- Opening Delimiter -
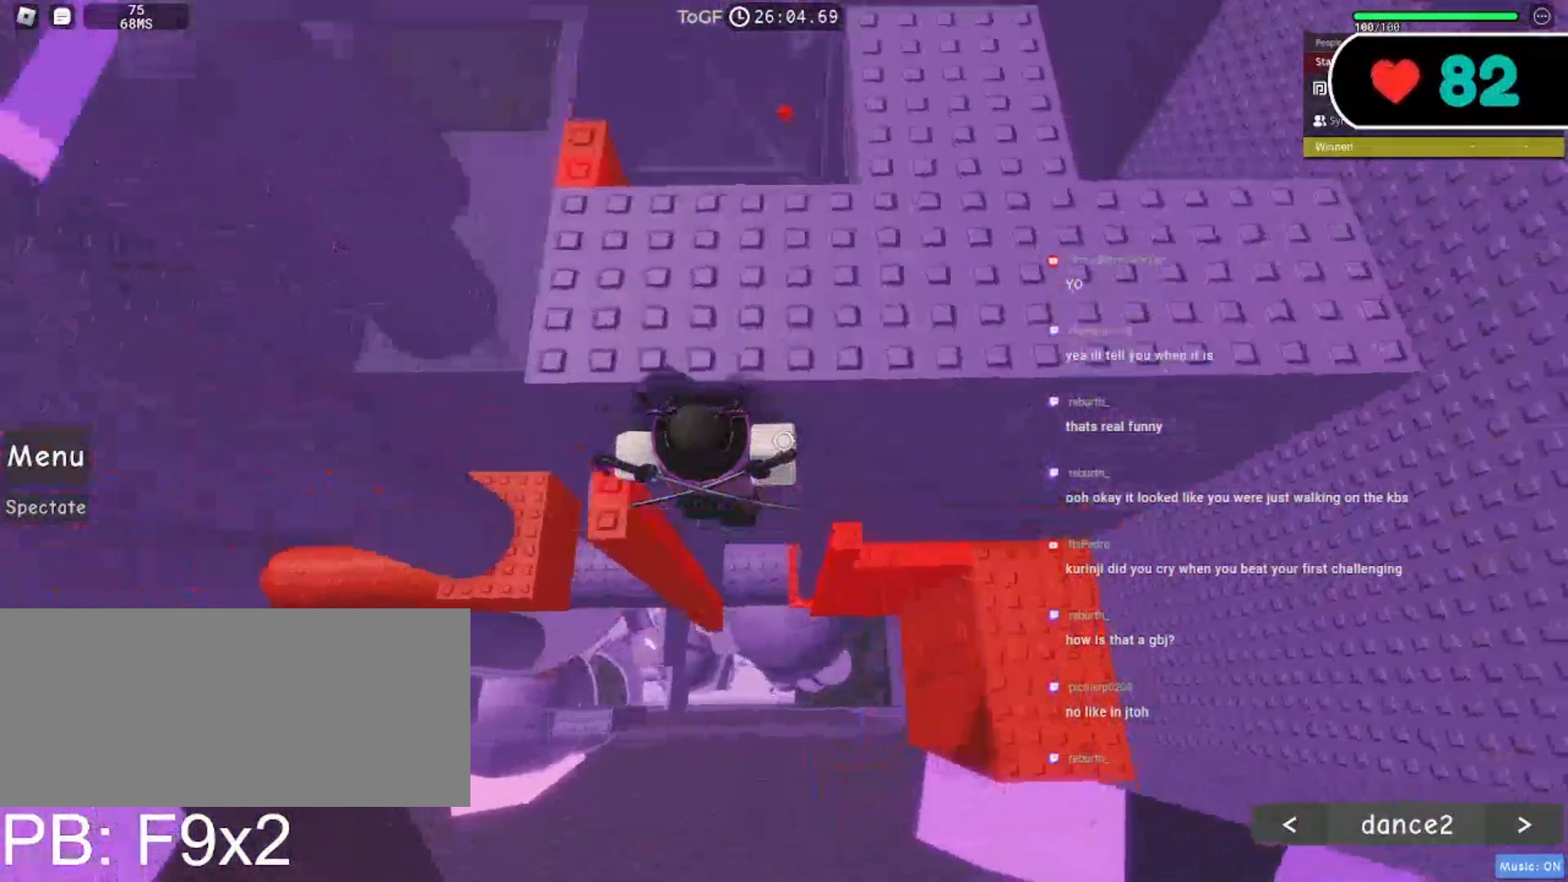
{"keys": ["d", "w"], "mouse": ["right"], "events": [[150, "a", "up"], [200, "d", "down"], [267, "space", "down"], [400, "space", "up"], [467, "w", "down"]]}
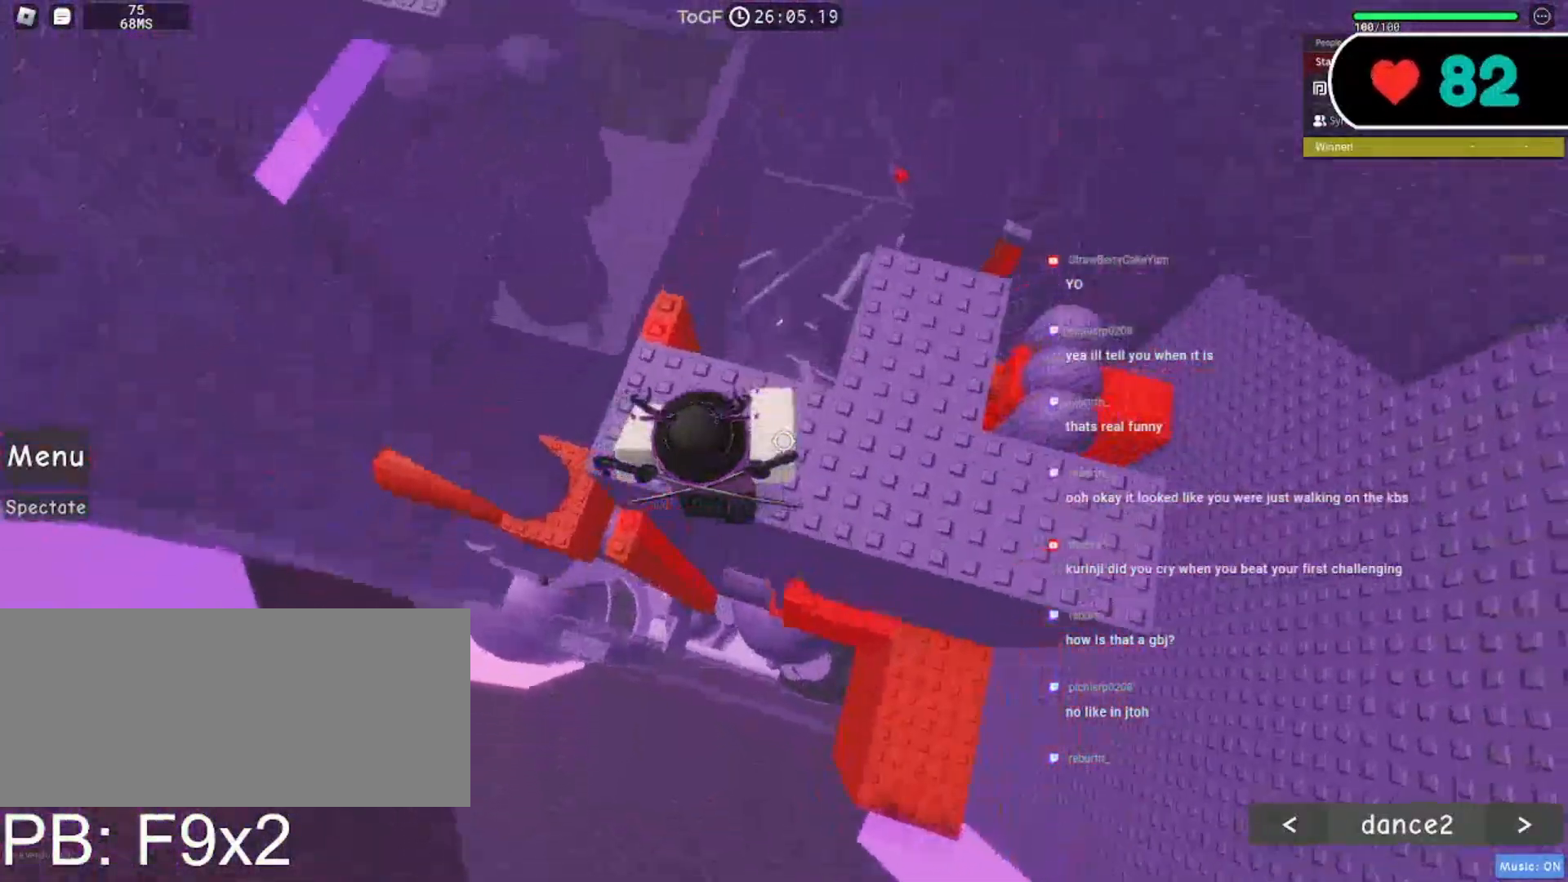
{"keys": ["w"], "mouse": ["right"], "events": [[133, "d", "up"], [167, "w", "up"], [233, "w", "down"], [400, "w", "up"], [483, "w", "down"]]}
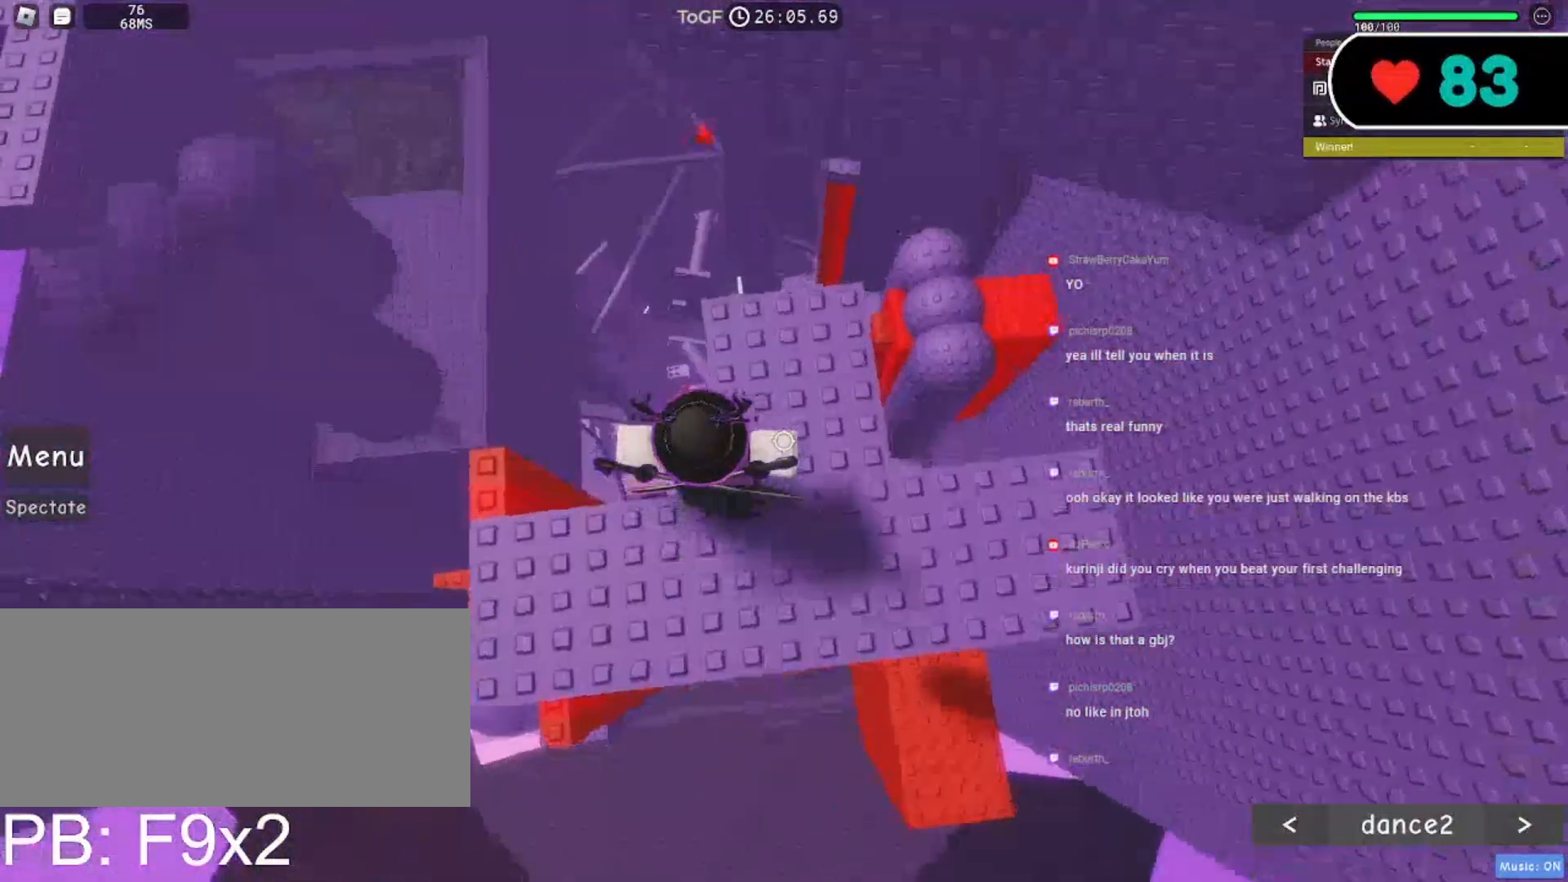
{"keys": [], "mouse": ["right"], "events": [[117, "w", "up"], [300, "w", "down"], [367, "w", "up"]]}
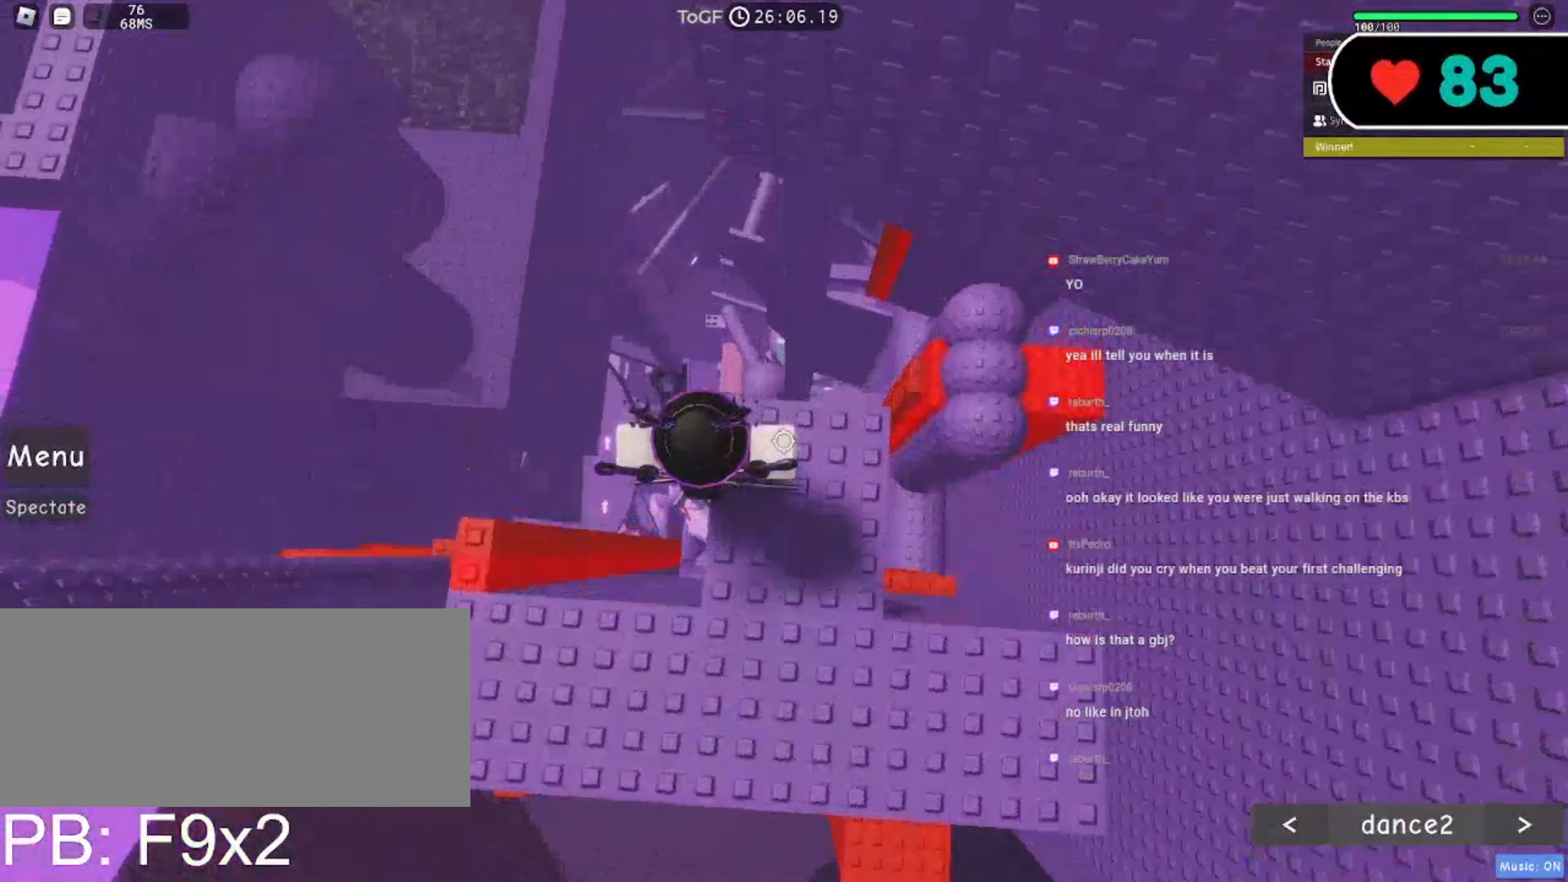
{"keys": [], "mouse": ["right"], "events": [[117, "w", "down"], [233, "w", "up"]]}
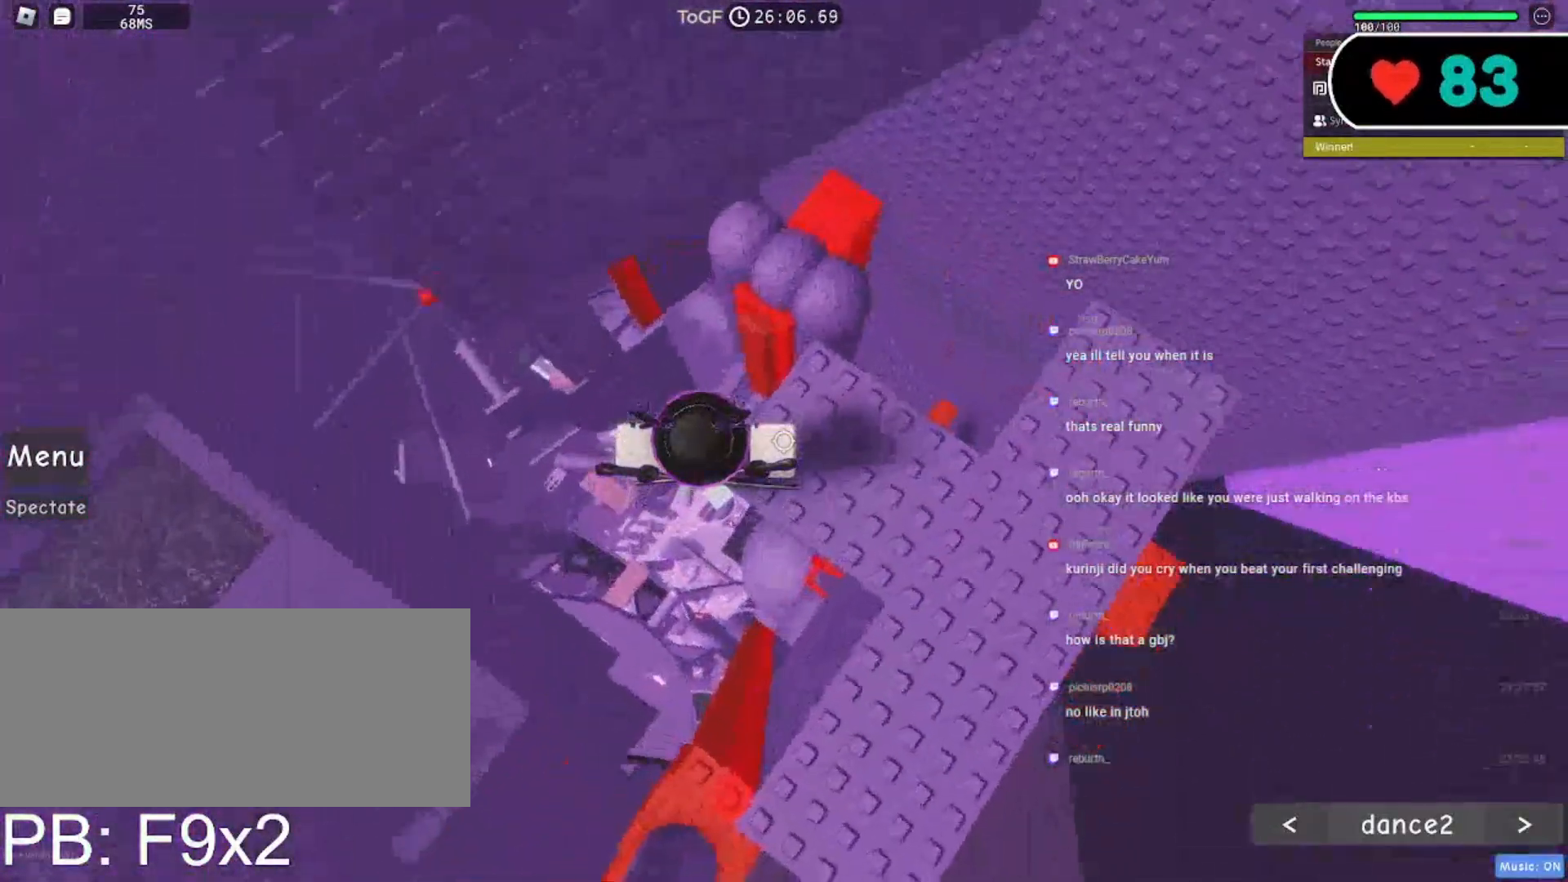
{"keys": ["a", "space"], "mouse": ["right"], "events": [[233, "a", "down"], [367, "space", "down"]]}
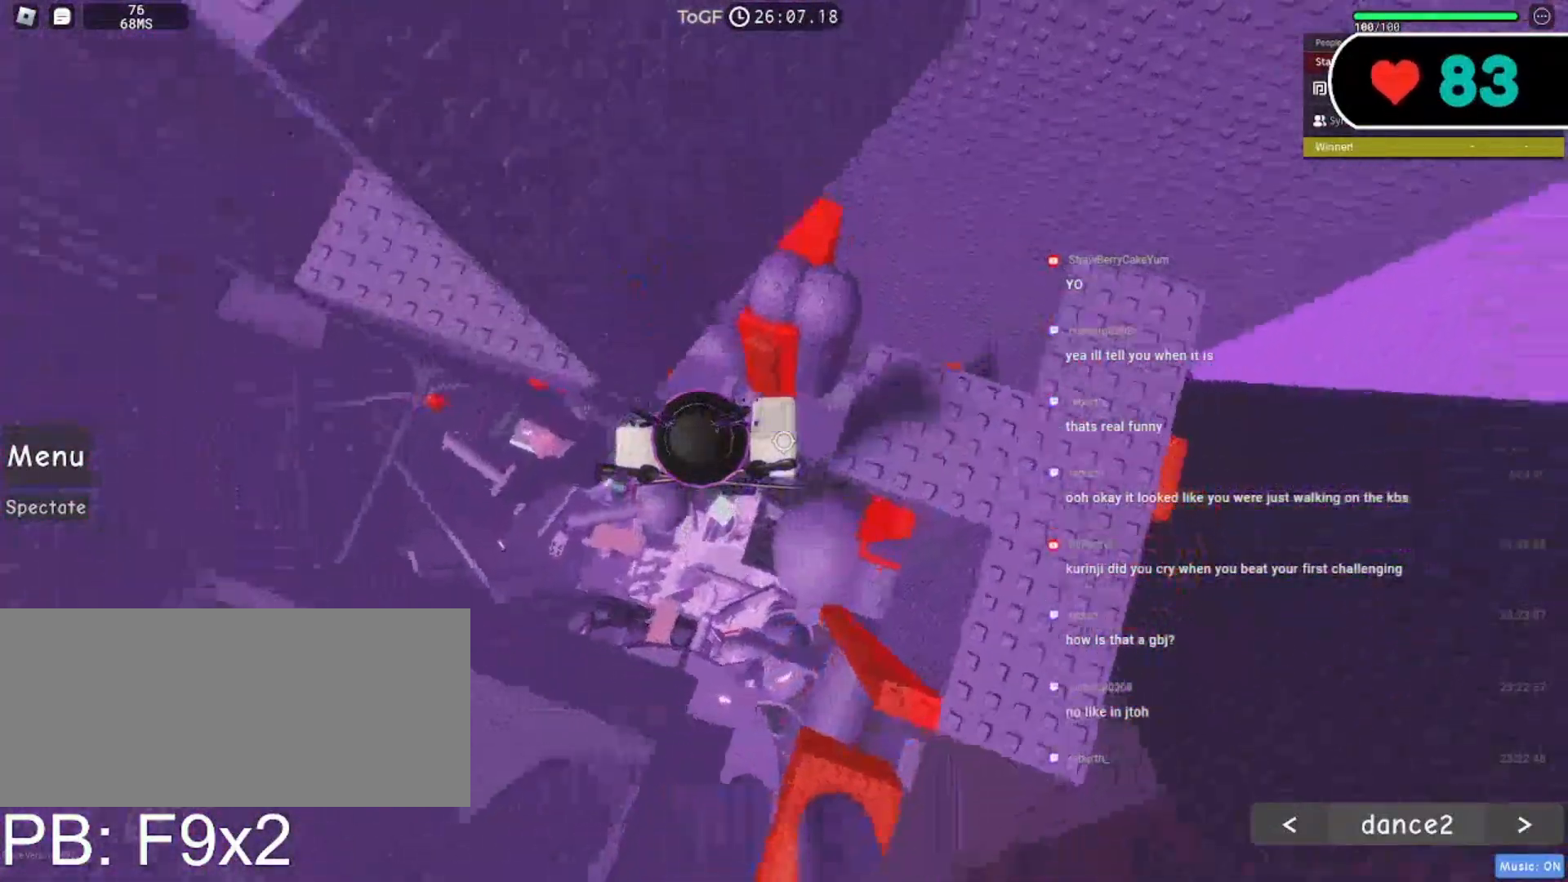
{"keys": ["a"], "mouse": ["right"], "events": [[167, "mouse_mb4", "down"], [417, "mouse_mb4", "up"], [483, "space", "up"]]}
- Closing Delimiter -
Exercise prompt: Print the data above exactly, minus pictures.

The answer:
{"keys": ["d", "w"], "mouse": ["right"], "events": [[150, "a", "up"], [200, "d", "down"], [267, "space", "down"], [400, "space", "up"], [467, "w", "down"]]}
{"keys": ["w"], "mouse": ["right"], "events": [[133, "d", "up"], [167, "w", "up"], [233, "w", "down"], [400, "w", "up"], [483, "w", "down"]]}
{"keys": [], "mouse": ["right"], "events": [[117, "w", "up"], [300, "w", "down"], [367, "w", "up"]]}
{"keys": [], "mouse": ["right"], "events": [[117, "w", "down"], [233, "w", "up"]]}
{"keys": ["a", "space"], "mouse": ["right"], "events": [[233, "a", "down"], [367, "space", "down"]]}
{"keys": ["a"], "mouse": ["right"], "events": [[167, "mouse_mb4", "down"], [417, "mouse_mb4", "up"], [483, "space", "up"]]}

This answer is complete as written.